Activity
Filter the entries for the word "possíveis". Copy each line that has it.

___ Material provided

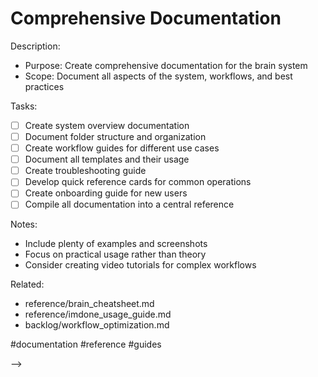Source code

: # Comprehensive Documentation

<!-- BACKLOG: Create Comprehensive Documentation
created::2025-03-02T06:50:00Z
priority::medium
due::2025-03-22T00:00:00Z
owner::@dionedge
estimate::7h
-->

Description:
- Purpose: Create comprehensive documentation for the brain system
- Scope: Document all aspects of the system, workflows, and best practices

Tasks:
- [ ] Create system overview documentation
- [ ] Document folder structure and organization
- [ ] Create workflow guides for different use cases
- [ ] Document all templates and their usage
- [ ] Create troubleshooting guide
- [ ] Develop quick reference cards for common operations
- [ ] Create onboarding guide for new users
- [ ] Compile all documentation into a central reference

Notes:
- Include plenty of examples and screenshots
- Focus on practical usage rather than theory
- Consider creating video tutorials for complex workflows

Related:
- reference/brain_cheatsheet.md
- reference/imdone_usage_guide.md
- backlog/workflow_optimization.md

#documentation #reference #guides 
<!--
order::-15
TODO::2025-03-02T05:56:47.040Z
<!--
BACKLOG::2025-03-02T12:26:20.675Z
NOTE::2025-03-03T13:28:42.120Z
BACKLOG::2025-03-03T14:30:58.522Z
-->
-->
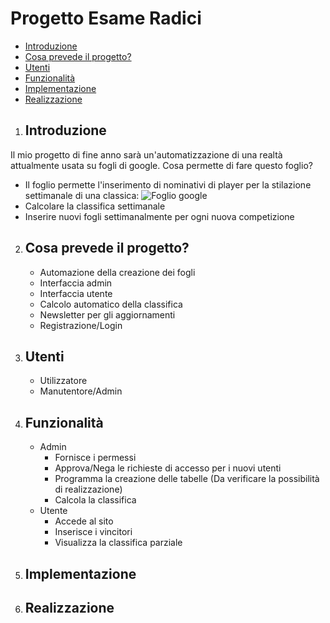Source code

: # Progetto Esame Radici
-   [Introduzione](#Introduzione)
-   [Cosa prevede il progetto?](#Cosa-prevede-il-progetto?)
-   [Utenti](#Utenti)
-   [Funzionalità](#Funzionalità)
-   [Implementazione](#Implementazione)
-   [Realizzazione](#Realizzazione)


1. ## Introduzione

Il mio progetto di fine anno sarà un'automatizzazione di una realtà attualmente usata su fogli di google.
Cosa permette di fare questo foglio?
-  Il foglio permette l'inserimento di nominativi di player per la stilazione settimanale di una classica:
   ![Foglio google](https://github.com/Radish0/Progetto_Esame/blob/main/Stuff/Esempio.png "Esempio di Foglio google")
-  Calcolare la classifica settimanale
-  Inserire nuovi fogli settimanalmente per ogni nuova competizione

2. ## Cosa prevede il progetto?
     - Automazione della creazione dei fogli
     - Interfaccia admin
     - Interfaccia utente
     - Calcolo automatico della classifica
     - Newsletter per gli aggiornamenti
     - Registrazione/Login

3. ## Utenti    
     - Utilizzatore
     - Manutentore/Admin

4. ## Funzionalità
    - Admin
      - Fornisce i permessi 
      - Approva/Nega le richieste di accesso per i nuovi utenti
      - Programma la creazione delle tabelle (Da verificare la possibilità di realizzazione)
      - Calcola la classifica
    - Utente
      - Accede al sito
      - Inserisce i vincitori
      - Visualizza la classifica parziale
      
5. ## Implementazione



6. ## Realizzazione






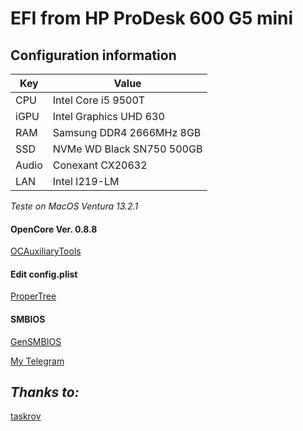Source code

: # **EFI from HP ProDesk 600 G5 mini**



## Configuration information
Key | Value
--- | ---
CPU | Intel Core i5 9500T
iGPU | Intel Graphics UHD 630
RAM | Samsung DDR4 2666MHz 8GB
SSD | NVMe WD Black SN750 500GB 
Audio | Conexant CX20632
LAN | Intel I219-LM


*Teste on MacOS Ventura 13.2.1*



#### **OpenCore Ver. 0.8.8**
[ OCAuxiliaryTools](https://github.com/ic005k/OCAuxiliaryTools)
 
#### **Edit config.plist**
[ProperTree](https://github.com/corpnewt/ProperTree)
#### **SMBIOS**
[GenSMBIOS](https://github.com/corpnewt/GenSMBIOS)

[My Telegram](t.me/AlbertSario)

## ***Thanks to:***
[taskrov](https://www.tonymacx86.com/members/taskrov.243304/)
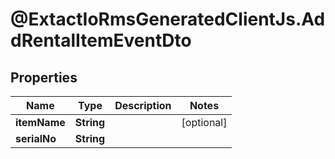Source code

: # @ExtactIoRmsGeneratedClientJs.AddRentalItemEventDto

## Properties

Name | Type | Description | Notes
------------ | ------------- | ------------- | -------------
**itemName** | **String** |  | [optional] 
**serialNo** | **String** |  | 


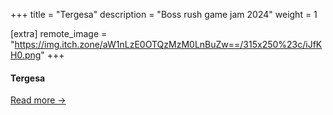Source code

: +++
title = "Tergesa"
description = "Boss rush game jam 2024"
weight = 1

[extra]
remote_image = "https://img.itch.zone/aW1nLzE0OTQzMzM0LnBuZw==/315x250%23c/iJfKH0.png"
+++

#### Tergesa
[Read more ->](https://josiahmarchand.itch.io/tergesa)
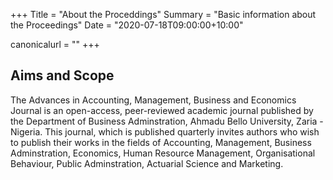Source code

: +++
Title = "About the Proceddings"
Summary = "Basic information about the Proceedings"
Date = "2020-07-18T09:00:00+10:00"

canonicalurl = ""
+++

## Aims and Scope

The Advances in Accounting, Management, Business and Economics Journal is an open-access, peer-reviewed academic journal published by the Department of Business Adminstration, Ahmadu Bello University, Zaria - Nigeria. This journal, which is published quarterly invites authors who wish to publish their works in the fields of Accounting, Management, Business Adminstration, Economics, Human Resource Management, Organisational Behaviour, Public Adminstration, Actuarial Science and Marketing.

______
___ Material provided

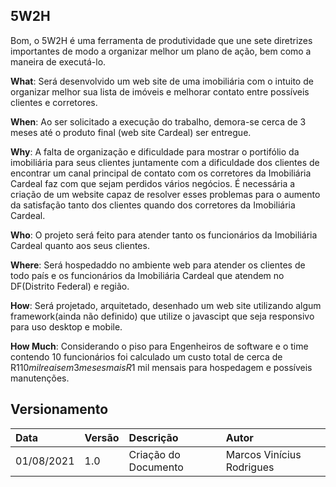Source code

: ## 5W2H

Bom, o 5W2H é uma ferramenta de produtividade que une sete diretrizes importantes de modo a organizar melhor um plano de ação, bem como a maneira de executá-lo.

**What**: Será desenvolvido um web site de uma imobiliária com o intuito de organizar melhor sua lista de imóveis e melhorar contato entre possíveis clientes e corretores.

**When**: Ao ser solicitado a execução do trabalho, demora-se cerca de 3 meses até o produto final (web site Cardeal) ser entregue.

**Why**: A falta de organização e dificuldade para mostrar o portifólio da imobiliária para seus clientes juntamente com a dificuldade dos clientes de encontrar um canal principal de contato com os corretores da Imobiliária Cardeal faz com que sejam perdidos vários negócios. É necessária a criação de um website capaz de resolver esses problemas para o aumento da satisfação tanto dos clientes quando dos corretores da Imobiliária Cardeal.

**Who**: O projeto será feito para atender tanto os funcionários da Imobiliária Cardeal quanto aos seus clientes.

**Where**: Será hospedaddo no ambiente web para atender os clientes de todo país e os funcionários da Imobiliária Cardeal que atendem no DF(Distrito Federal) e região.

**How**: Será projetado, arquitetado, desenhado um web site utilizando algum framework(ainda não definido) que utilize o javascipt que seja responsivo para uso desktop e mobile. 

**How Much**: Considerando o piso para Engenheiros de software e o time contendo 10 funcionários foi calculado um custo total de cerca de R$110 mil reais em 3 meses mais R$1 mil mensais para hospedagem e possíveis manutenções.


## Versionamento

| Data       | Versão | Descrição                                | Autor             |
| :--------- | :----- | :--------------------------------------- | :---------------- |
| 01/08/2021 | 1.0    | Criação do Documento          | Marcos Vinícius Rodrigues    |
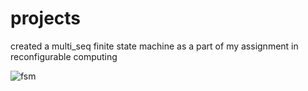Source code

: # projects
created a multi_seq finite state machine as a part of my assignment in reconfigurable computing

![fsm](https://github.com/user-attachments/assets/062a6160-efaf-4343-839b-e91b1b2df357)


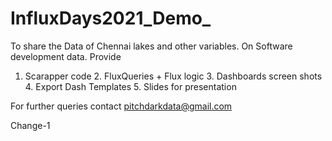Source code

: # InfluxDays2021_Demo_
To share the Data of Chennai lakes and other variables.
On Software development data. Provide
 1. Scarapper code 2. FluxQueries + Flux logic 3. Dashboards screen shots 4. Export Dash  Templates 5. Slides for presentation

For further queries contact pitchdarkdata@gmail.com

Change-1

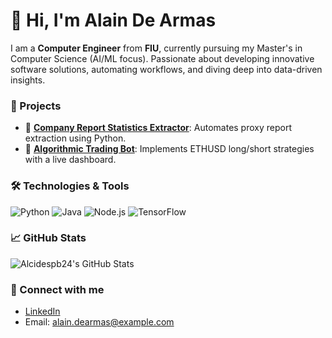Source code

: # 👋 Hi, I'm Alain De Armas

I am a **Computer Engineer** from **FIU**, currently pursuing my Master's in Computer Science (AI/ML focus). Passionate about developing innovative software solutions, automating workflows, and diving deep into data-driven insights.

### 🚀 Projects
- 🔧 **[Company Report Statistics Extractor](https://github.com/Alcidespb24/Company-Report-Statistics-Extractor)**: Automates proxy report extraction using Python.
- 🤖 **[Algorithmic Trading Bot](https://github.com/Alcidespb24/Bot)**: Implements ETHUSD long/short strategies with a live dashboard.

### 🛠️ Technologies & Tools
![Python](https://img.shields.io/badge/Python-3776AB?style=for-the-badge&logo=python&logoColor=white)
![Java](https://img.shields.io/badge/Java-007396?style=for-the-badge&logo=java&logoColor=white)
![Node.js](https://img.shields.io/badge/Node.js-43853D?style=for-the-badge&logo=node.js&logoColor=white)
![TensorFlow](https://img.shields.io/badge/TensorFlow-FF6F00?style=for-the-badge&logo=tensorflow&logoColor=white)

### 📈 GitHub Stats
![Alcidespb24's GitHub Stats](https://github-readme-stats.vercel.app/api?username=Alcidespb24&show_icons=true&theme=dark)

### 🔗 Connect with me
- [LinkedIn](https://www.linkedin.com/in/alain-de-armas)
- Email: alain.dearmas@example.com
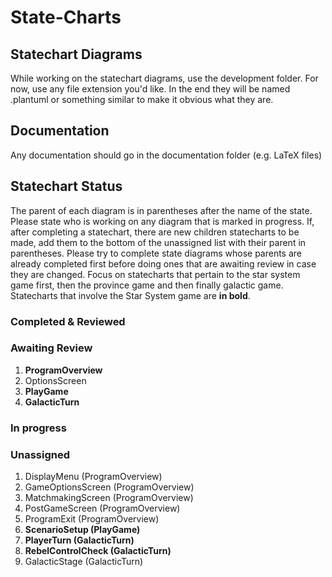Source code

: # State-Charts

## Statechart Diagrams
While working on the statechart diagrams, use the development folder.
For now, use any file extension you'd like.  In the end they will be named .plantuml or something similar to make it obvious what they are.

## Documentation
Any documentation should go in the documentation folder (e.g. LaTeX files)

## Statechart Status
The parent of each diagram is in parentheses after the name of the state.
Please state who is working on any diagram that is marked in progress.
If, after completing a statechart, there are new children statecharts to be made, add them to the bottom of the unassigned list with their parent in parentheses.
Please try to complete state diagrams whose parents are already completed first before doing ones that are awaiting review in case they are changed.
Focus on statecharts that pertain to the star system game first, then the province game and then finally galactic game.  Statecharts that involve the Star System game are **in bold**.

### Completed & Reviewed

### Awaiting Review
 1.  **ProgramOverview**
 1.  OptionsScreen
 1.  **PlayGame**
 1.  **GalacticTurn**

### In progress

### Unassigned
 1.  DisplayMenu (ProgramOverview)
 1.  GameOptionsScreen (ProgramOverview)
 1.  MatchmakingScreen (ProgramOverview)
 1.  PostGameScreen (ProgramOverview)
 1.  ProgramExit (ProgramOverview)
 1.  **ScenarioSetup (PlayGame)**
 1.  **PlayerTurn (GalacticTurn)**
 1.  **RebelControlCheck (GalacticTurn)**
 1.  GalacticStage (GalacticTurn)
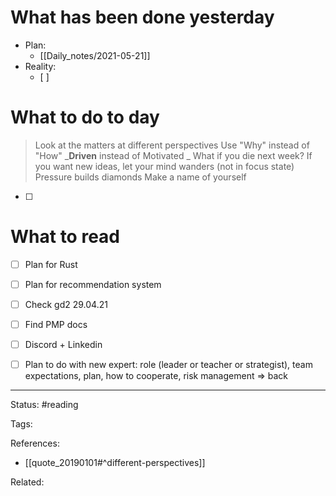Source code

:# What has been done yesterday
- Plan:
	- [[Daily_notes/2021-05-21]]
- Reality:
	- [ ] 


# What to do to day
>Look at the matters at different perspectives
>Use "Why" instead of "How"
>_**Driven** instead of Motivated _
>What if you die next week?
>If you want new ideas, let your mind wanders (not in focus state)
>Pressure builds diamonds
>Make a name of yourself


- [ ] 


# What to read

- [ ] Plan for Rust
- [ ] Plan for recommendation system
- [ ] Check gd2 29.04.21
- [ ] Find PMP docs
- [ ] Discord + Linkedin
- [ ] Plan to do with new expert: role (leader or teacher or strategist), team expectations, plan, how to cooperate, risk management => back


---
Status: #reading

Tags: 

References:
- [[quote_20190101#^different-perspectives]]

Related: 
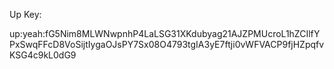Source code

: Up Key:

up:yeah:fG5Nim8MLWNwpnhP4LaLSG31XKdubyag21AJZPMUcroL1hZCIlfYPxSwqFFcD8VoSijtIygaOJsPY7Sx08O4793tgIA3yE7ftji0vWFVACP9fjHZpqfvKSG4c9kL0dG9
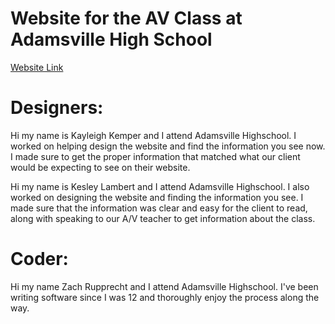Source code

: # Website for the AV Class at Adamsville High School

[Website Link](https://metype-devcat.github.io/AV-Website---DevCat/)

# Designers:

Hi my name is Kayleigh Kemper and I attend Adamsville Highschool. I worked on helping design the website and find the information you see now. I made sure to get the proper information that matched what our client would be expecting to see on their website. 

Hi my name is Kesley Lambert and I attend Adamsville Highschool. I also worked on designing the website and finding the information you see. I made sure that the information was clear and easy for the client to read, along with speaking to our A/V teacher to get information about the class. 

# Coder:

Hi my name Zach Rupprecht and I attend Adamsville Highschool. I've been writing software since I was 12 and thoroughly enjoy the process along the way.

______

Response for this exercise
**What**: Será desenvolvido um web site de uma imobiliária com o intuito de organizar melhor sua lista de imóveis e melhorar contato entre possíveis clientes e corretores.
**How Much**: Considerando o piso para Engenheiros de software e o time contendo 10 funcionários foi calculado um custo total de cerca de R$110 mil reais em 3 meses mais R$1 mil mensais para hospedagem e possíveis manutenções.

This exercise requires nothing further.